Il est donc important – essentiel – de maîtriser le jeu et de connaître nos propres réactions face à lui pour anticiper le stress chez les autres et le démanteler. Pour ce faire, on peut faire référence aux actions du jeu et reconnecter le joueur à la réalité. L’humour est également un bon vecteur de dédramatisation. On peut aussi soutenir le joueur et l’encourager. Avec le rappel perpétuel que le jeu permet de recommencer et de s’améliorer. Alors au fond, pourquoi stresser ?

2. Ça va trop vite !

Deuxième atelier, on se demande cette fois à quelle sauce on va être mangés. Sur la table, 3 jeux dont le format suggère observation et rapidité. Les groupes se forment, les parties se lancent et au bout de 45 minutes, nous avons eu l’occasion de jouer à tous les jeux.

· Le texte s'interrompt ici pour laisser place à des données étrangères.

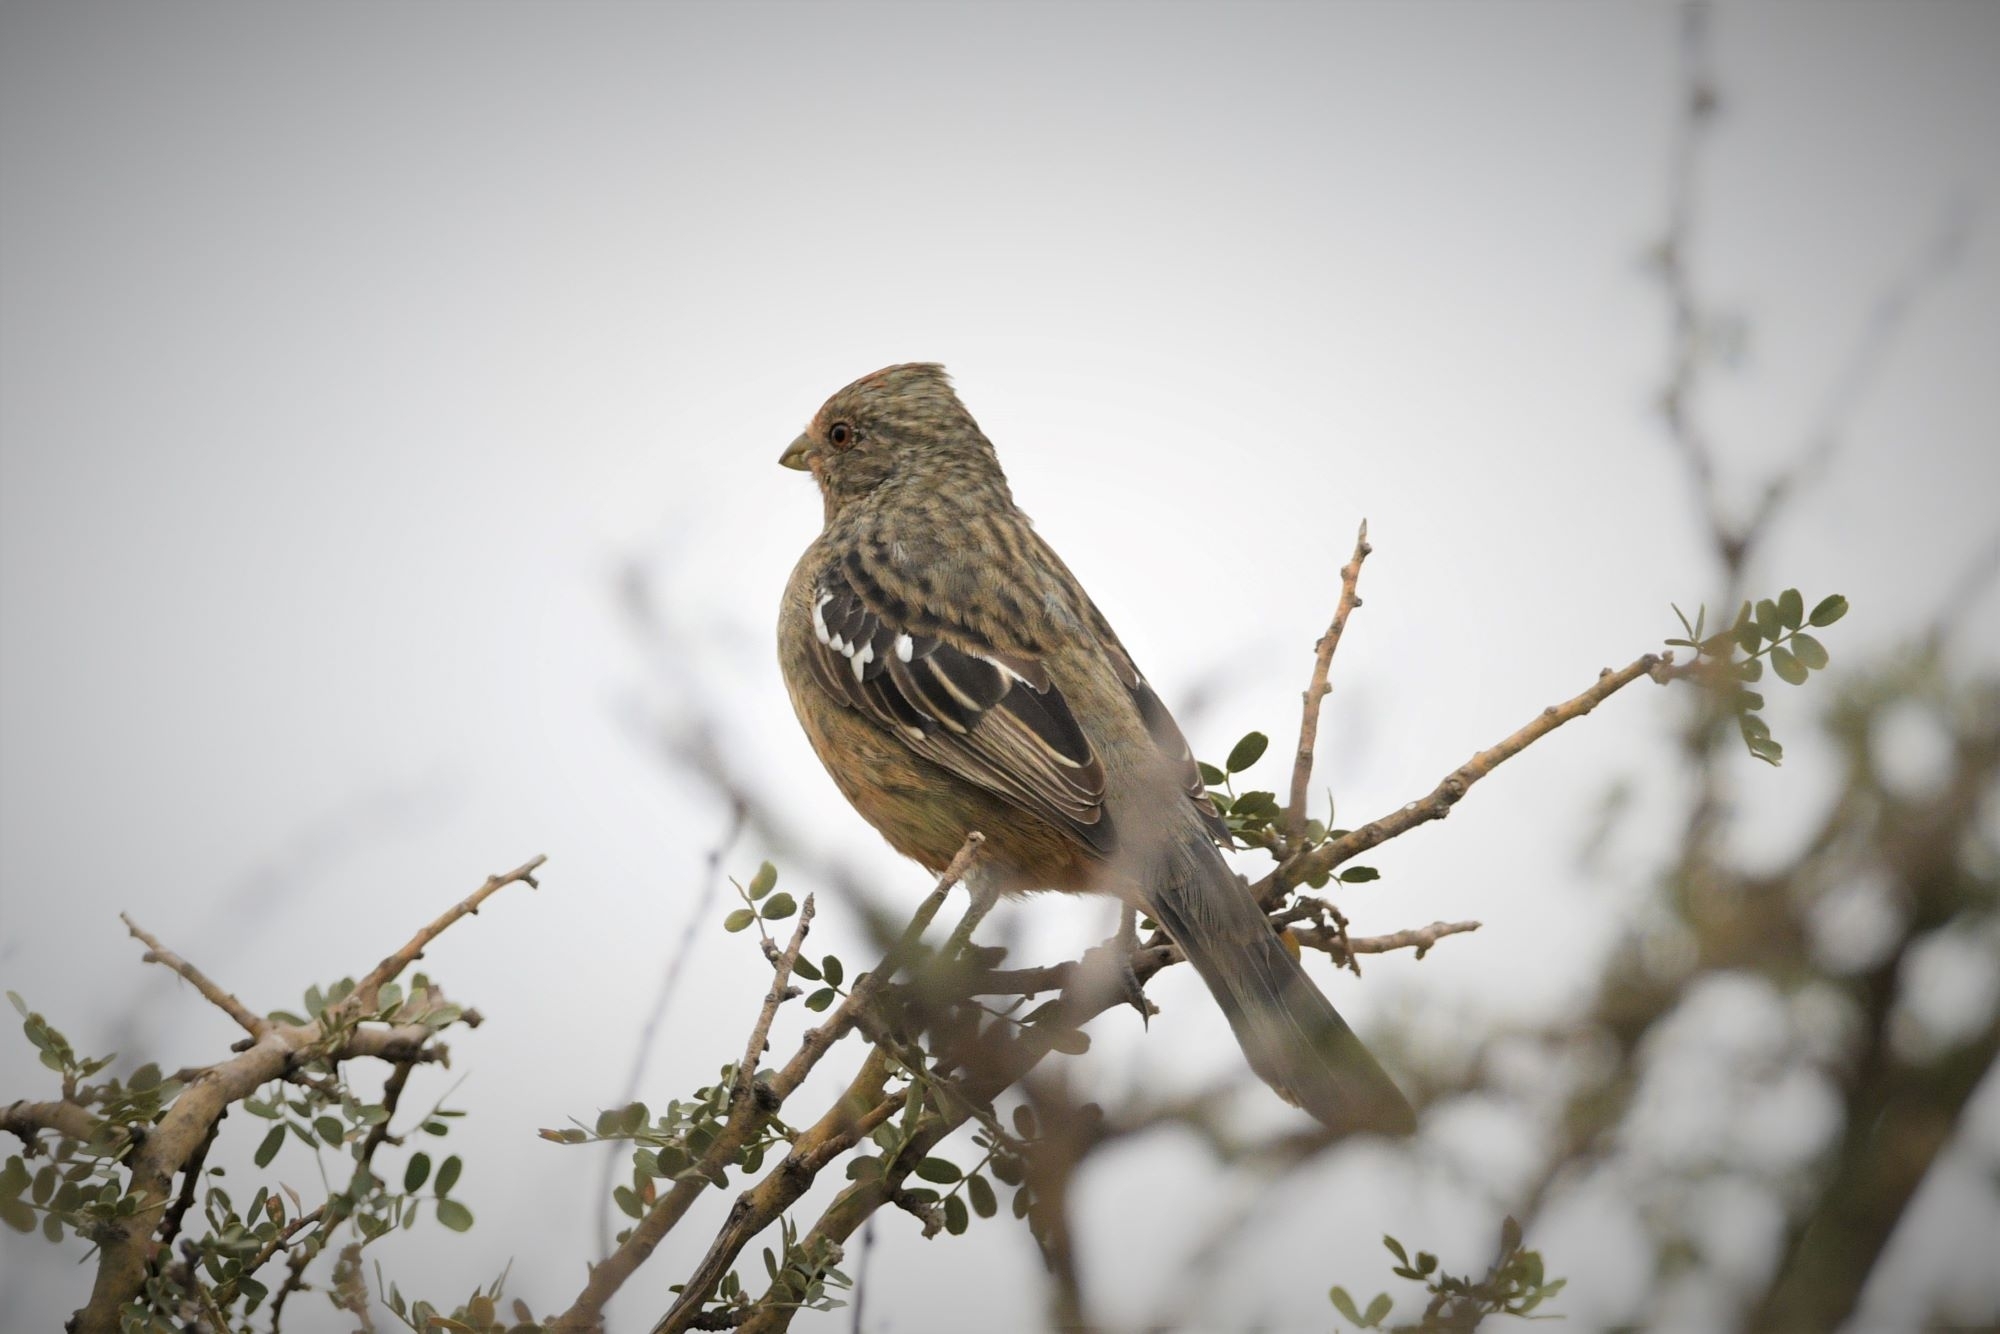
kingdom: Animalia
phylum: Chordata
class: Aves
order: Passeriformes
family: Cotingidae
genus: Phytotoma
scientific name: Phytotoma rutila
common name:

2.1. Présentation des jeux

Si ces jeux ont en commun le stress potentiellement engendré autour de la table et le fait de se jouer en « temps réel[4] », ils ont toutefois des singularités :

  • Dans Cupcake Academy, il y a un stress engendré par rapport au temps du sablier. Si ce jeu est coopératif, la contrainte du temps peut favoriser l’apparition d’un leader qui prend la direction du jeu sans laisser assez de place aux autres. Face à cela, certains joueurs peuvent se sentir irrités, se « rebeller » ou au contraire, se plier aux choix du leader, « pour le bien de tous ».
  • Pick a dog est un jeu compétitif où on joue tous en même temps pour récupérer des cartes selon certaines contraintes. Le stress est engendré par le fait qu’à tout moment, un joueur peut ravir la carte qu’on convoite ou dire « stop » et arrêter immédiatement la partie. À la moindre erreur, toutes les cartes sont perdues !
  • Enfin Stay Cool est un jeu d’ambiance qui demande au joueur actif de répondre à deux questions en même temps, l’une oralement, l’autre « par écrit », avec des dés, sur le temps d’un sablier. Un jeu très exigeant pour le joueur actif !

2.2. Réflexion

Lorsqu’on s’interroge sur le jeu qui nous a procuré le plus de stress, tous les participants sont unanimes : Stay Cool n’est décidément pas un principe facile à respecter ! Pourtant, c’est aussi le jeu qui nous a apporté le plus de plaisir et de nombreux fous rires, preuve que stress et plaisir ne sont pas forcément antinomiques.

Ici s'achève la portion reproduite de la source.